Skip to contents

Fit regression model y ~ design + X_features[,j] for each feature j

Usage

glmFitFeatures(
  y,
  design,
  data,
  family,
  weights,
  offset,
  detail = 1,
  doCoxReid = length(y) < 100,
  shareTheta = FALSE,
  fastApprox = FALSE,
  nthreads = 1,
  epsilon = 1e-08,
  maxit = 25,
  epsilon_nb = 1e-04,
  maxit_nb = 5,
  lambda = 0,
  ...
)

# S4 method for class 'ANY,ANY,matrix'
glmFitFeatures(
  y,
  design,
  data,
  family,
  weights,
  offset,
  detail = 1,
  doCoxReid = length(y) < 100,
  shareTheta = FALSE,
  fastApprox = FALSE,
  nthreads = 1,
  epsilon = 1e-08,
  maxit = 25,
  epsilon_nb = 1e-04,
  maxit_nb = 5,
  lambda = 0,
  ...
)

Arguments

y

response vector

design

design matrix shared across all models

data

feature matrix with model j using feature j

family

a description of the error distribution and link function to be used in the modelm just like for glm().

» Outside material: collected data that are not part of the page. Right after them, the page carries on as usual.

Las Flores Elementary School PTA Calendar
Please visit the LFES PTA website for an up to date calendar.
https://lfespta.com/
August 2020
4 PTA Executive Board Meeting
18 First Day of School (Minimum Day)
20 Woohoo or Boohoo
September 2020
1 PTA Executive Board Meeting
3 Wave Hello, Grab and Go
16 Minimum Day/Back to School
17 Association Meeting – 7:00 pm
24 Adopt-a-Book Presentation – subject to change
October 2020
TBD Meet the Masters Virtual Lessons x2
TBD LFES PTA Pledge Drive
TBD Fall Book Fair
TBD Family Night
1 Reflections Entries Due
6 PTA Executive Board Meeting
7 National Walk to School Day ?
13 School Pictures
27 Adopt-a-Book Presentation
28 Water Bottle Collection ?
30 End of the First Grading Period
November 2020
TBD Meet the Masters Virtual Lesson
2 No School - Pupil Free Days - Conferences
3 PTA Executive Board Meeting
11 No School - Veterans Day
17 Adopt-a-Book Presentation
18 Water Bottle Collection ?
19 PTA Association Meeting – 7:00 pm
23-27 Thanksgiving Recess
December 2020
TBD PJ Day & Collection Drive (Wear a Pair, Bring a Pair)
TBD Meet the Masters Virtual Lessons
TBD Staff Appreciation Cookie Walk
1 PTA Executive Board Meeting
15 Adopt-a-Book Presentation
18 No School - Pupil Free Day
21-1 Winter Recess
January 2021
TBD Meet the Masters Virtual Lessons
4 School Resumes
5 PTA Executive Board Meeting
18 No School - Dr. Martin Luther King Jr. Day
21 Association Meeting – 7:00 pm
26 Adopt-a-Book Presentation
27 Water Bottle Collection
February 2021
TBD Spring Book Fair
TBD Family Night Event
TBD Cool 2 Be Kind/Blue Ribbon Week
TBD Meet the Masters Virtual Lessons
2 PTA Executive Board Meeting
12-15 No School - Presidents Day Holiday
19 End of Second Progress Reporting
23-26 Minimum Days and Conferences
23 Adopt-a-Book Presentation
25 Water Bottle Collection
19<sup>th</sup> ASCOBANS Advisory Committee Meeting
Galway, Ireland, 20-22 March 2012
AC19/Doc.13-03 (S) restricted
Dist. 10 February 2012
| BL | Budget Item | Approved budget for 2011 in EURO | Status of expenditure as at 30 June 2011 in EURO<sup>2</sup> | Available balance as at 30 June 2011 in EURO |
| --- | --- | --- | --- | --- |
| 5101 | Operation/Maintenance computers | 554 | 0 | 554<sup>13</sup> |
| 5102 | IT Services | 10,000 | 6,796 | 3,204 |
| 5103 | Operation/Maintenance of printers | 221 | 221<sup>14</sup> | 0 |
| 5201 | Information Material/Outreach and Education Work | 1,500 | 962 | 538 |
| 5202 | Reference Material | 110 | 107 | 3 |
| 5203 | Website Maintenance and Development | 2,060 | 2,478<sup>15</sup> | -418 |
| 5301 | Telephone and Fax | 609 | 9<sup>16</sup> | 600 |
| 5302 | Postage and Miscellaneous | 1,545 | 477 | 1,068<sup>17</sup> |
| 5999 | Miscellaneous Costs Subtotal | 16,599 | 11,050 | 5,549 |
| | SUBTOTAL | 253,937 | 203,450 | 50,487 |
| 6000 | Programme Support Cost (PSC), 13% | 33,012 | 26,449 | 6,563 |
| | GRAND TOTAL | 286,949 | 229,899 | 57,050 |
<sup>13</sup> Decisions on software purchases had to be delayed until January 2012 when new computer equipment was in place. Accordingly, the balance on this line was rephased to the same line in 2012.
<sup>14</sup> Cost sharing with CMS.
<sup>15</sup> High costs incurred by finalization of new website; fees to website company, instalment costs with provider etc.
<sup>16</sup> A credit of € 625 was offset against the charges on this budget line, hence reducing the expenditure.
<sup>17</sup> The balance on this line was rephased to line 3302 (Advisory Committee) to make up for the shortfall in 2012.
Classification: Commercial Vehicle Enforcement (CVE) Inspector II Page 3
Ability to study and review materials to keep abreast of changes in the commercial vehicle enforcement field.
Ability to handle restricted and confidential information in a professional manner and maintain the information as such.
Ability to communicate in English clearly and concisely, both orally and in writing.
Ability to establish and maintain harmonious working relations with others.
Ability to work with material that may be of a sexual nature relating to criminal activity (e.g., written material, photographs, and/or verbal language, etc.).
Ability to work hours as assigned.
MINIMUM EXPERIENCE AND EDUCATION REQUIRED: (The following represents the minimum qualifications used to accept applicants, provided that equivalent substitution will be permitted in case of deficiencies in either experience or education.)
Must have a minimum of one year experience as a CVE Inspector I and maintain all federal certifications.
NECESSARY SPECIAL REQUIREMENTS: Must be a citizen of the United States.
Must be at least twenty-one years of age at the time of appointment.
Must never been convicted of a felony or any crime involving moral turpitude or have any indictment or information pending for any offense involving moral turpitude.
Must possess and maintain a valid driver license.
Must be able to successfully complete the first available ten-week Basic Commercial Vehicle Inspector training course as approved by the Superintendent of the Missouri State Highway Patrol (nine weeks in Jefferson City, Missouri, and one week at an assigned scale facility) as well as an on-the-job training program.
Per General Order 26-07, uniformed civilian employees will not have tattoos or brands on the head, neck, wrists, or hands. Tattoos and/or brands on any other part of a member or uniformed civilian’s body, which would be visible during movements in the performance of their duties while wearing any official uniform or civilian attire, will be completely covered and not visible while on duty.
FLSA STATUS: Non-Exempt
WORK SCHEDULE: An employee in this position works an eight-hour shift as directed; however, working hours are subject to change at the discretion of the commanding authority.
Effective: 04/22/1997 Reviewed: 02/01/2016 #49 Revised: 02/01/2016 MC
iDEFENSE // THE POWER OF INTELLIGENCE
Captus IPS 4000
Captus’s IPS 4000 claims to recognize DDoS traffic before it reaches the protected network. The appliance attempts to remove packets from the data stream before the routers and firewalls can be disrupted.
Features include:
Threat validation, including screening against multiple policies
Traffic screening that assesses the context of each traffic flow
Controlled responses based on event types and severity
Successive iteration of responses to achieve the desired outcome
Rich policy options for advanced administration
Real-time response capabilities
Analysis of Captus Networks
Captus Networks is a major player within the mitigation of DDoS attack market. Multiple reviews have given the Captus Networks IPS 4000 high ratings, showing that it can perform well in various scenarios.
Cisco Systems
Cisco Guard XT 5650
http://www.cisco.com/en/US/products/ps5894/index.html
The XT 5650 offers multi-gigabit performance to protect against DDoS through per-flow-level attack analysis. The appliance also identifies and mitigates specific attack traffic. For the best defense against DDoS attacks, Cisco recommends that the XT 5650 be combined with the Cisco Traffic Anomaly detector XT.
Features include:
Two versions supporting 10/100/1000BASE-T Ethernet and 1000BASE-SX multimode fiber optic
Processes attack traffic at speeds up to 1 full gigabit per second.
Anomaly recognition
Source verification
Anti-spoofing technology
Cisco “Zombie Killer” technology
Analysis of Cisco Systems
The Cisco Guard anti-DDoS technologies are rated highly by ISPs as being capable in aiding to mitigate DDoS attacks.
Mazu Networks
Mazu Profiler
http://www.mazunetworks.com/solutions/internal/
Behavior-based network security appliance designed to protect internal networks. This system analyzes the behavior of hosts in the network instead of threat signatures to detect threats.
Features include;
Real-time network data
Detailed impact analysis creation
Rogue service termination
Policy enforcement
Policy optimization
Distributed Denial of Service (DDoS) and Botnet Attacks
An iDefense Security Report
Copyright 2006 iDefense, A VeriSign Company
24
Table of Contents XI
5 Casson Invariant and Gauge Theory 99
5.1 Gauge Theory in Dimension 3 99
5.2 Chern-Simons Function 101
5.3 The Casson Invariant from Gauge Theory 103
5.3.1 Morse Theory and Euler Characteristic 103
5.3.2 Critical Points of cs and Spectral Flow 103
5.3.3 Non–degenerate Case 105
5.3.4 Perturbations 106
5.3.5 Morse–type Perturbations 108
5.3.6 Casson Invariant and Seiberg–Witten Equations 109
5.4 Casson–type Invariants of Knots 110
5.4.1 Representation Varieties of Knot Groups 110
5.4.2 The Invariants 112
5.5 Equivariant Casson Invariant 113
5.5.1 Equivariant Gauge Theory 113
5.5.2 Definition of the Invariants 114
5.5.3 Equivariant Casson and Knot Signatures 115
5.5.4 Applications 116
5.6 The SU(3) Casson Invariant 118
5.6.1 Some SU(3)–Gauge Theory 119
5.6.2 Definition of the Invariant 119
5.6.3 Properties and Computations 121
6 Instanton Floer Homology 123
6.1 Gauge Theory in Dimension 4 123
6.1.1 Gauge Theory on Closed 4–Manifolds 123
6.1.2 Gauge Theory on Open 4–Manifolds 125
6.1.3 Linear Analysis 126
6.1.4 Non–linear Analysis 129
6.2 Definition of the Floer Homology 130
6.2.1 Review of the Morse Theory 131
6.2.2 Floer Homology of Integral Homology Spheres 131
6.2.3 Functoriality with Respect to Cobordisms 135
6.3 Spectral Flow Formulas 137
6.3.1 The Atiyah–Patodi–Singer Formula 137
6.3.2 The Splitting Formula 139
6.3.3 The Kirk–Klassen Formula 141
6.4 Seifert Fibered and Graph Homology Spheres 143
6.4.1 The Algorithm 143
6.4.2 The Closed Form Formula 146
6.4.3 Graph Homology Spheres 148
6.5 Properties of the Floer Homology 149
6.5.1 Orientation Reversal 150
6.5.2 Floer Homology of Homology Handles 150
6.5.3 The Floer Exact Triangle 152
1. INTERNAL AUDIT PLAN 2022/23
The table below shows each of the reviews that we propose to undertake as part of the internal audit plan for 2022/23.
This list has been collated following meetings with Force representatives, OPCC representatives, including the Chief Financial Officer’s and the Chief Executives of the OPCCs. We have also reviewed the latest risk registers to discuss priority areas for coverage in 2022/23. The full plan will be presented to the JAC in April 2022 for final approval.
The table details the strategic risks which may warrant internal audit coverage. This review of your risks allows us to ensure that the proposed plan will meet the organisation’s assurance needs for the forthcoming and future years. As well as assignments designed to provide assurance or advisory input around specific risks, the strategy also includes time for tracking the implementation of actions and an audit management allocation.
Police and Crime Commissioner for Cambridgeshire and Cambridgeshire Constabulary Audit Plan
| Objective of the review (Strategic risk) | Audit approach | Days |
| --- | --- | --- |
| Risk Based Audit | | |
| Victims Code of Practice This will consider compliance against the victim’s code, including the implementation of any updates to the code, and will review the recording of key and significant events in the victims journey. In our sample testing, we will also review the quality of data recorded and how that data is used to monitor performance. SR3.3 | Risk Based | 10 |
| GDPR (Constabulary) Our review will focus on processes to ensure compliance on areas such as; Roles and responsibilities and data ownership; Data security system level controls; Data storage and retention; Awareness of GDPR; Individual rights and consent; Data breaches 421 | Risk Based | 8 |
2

Also supports negative binomial as string "nb:theta", see details below

weights

vector of sample-level weights

offset

vector of sample-level offset values

detail

level of model detail returned, with LEAST = 0, LOW = 1, MEDIUM = 2, HIGH = 3, MOST = 4, MAX = 5. LEAST (beta), LOW (beta, se, sigSq, rdf), MEDIUM (vcov), HIGH (residuals), MOST (hatvalues), MAX (deviance residuals)

doCoxReid

use Cox-Reid adjustment when estimating overdispersion for negative binomial models. Default TRUE for less than 100 samples

shareTheta

estimate theta from design matrix, and share across all features instead of re-estimating for each feature

fastApprox

default false. if true, use pre-projection on the working response from an initial regression fit on only the design. Under the null for data, this is a very good approximation and _much_ faster

nthreads

number of threads. Each model is fit in serial, analysis is parallelized across features

epsilon

tolerance for GLM IRLS

maxit

max iterations for GLM IRLS

epsilon_nb

tolerance for negative binomial

maxit_nb

max iterations for negative binomial

lambda

ridge shrinkage parameter

...

other args

Value

List of parameter estimates with entries coef, se, dispersion, rdf and other depending on detail

Details

Generalized linear models can be fit with family like in glm() using gaussian(), poisson(), binomial(), binomial("probit"), quasibinomial(), quasipoisson(), negative.binomial(theta), "nb", "nb:theta". Or array of entries of form "nb:theta", where theta is the parameter for the negative binomial distribution

Examples

n <- 100 # number of samples
p <- 10 # number of features
nc <- 3 # number shared covariates
set.seed(1)
y <- rpois(n, 10)
X <- cbind(1, matrix(rnorm(n * p), n, p))
colnames(X) <- seq(ncol(X))
design <- matrix(rnorm(n * nc), n, nc)

# fit regressions with model j including X[,j]
fit <- glmFitFeatures(y, design, X, "poisson")

fit
#> 		 glmFitFeatures 
#> 
#> coefs(4): V1, V2, V3, x
#> features(11): 1, 2, ..., 10, 11
#> family: poisson/log 
#> Estimated: se, dispersion, rdf, varFitted, mu_mean, y_mean 
#>